Harsh noise, obtuse recording techniques, and unlikely excursions into feelings of dread and menace have rendered Raposa's otherwise fairly normal song skeletons truly strange affairs.
While largely absent of the overtly freaked-out elements that have transformed unassuming folk songs into avant-garde attacks on the senses in past Castanets albums, Decimation Blues may still be the strangest chapter in the project's long history of strangeness.
This is perhaps due to how well-suited for each other the foils of folk and experimentalism grew to be in the freak folk era.
Campfire songs laced with acid-damaged electronics or wild processing went from being shocking to being a genre of its own somewhere around Animal Collective's 2004 breakthrough album, Sung Tongs, and a whole slew of artists such as the Castanets fit perfectly under this newly accepted banner.
Raposa undoes all the once-weird trappings of his past albums with Decimation Blues.
Instead of jarring feedback or circuit-bent noise, the folk songs here are augmented by cold electronics and preset synth sounds, as with the drum machine pop of "Out for the West" or the call-and-response folklore tale of "To Look Over the Grounds," where Raposa and a gothic chorus tell a tale of the Four Horsemen over a grid of twinkling, interlocking synths.
Elsewhere on the album, the instrumentation is uncharacteristically rich, with woozy horn sections and backing vocals making "Thunder Bay" a swaying, Springsteen-esque affair and laid-back organs giving a cool bounce to album opener "It's Good to Touch You in the Sunlight." This is no lo-fi affair.
Decimation Blues sounds well-produced even in its most confusing moments.
Forays into complete noise sit nestled in among the more traditional, haunted folk tunes that are more in line with what's come before from the Castanets.

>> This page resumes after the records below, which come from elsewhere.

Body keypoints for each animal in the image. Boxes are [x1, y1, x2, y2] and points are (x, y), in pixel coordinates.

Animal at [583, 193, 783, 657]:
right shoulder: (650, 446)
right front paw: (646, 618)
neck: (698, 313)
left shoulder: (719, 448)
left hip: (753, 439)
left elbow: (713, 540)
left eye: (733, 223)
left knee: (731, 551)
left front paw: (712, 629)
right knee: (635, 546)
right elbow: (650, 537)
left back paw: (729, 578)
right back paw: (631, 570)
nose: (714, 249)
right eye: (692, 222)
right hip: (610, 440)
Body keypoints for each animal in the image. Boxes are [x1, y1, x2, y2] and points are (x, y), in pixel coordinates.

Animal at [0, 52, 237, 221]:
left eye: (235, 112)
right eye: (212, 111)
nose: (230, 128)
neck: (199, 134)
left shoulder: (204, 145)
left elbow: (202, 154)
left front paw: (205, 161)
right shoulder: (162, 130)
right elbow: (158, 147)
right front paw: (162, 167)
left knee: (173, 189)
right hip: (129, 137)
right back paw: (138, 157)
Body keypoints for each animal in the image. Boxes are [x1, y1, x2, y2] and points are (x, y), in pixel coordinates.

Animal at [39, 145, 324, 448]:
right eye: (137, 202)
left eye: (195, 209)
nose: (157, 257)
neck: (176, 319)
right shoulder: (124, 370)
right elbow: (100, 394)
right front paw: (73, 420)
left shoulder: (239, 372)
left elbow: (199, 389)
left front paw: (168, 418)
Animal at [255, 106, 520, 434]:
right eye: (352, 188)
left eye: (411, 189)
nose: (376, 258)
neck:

"My Girl Comes to the City" is a disorienting barrage of blown-out drum sounds and cut-up vocals, where "Be My Eyes" coats Raposa's vocals in a swoon of backwards delay and rides the beat of a nervous drum machine spiraling out of control.

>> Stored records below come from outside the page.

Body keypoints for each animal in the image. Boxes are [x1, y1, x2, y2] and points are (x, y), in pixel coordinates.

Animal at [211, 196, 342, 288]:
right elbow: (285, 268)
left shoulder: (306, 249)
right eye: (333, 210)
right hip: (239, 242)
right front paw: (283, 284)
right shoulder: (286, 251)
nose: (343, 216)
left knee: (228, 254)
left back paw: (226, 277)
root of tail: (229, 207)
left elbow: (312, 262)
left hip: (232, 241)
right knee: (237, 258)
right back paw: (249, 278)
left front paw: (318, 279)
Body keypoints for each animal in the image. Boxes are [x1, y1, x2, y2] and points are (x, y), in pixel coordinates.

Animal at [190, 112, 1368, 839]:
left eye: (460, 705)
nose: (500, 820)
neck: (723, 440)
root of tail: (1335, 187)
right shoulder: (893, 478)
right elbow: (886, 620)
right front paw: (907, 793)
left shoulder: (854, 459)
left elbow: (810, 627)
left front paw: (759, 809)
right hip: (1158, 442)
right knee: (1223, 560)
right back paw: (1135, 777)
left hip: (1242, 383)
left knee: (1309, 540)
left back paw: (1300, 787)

It's only ever a track or two before these remarkably weird tunes are tempered with a softer, spare acoustic composition.

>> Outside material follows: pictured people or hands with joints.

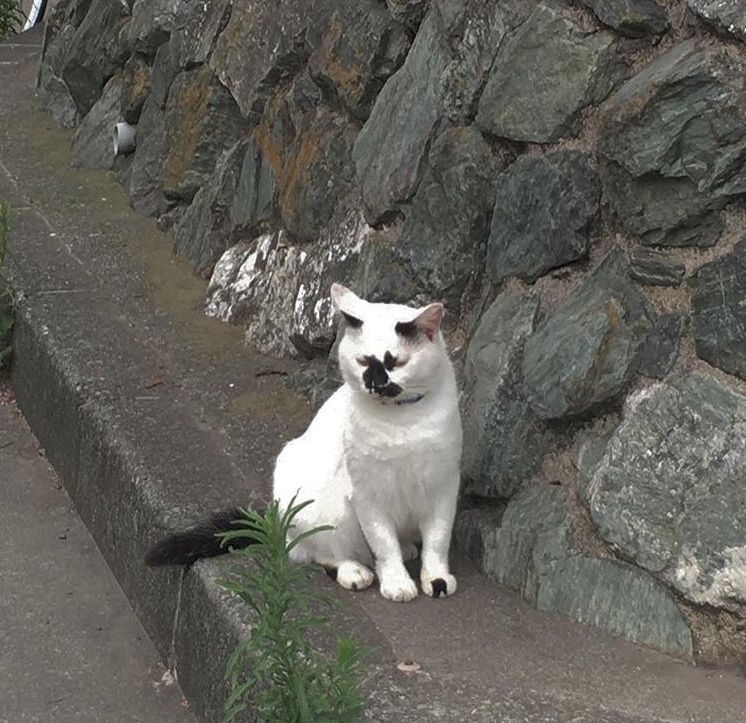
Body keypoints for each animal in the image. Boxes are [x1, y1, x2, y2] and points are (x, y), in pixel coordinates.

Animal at [145, 286, 460, 604]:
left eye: (396, 363)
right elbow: (384, 544)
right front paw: (396, 582)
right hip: (326, 508)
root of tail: (277, 521)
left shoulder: (444, 487)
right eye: (362, 361)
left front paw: (436, 579)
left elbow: (438, 541)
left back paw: (406, 548)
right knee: (321, 553)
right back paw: (354, 571)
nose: (373, 383)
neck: (403, 422)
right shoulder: (368, 495)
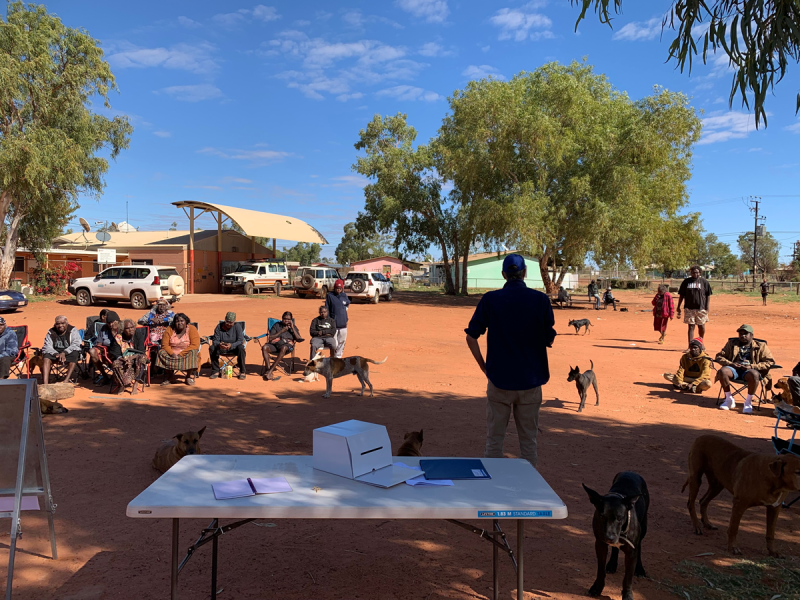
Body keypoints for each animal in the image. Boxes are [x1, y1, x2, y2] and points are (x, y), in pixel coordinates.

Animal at [580, 472, 648, 600]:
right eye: (601, 516)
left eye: (620, 518)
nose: (609, 537)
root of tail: (631, 472)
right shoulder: (600, 544)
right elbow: (600, 570)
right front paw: (597, 588)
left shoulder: (631, 552)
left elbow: (628, 579)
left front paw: (627, 596)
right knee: (615, 549)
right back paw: (612, 564)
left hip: (644, 527)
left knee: (640, 545)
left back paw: (640, 569)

Perhaps the complete lack of self-consciousness is at once the most impressive and strangest thing about the album.
This is the sound of an artist open to a range of possibilities so vast they can't help but contradict each other, and he just can't be bothered by the confusion or annoyance those contradictions may cause his listenership.
In the end it doesn't matter anyway, as Raposa is already on to one of the album's many moments of brilliance by the time our heads have stopped spinning from one of its moments of unfettered oddness.